Sendo a despesa líquida o critério chave neste novo quadro, garantiu-se que as contrapartidas nacionais, exigidas nos fundos europeus, não fossem consideradas para apurar o valor do indicador. O Conselho já admitia essa não inclusão, mas com um teto. “Quando à uma e meia da manhã eu digo ao ministro das Finanças belga [o negociador pelo Conselho] que ainda havia cinco pontos de divergência e um deles era o cofinanciamento sem teto, ele diz-me que sim. Eu voltei-me para o meu assistente e perguntei: ‘percebi bem?’. E a minha conegociadora diz-me ‘sim, percebeste bem’, porque ela era contra, mas aceitou”. E assim ficou sem teto a isenção das contrapartidas nacionais. “Para Portugal é muito importante”. Numa questão enviada à Comissão, foi referido que na média dos 27 países o impacto era de 1% do PIB. Portugal é mais, é de 3,7%, segundo escreveu Margarida Marques num artigo de opinião no Expresso.
No geral, Margarida Marques faz um balanço positivo das regras, mas gostava que fossem mais simples. “Podiam ser mais simples”, mas conquistou-se a definição do “caso a caso” e na auscultação dos Estados-membros. Ficou ainda a orientação política para que os planos de médio prazo sejam aprovados pelos parlamentos nacionais, sendo certo que não pode ser uma imposição por via das limitações constitucionais de alguns países.
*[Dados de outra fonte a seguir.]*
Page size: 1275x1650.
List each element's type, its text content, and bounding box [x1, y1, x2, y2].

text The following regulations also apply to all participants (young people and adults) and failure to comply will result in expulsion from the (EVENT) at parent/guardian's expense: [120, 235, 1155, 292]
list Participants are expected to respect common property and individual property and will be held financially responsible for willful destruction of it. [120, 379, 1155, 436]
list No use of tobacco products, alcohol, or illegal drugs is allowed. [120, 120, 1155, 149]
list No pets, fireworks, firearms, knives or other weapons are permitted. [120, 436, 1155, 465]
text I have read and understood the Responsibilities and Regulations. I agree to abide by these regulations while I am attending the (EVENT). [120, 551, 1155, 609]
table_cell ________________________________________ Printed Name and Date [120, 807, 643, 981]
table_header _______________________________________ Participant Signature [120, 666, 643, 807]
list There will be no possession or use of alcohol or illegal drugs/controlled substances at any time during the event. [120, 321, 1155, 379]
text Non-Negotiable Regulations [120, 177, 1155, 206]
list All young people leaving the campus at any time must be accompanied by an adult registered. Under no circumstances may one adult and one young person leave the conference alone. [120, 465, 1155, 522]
“Cada plano orçamental-estrutural nacional de médio prazo deverá mencionar o seu estatuto no contexto dos procedimentos nacionais, referindo em especial se foi apresentado ao parlamento nacional e se foi aprovado pelo parlamento nacional. O plano orçamental-estrutural nacional de médio prazo deverá igualmente indicar se o parlamento nacional teve oportunidade de debater a recomendação do Conselho sobre o plano anterior e, se aplicável, quaisquer outras recomendações ou decisões do Conselho, ou uma eventual advertência da Comissão”. O CFP deve ser consultado, assim como “os parceiros sociais, as autoridades regionais, as organizações da sociedade civil e outras partes interessadas nacionais pertinentes”. E também “deverão ser incluídas, no plano orçamental-estrutural nacional de médio prazo, informações sobre a consulta dos parlamentos nacionais e sobre o processo de consulta”.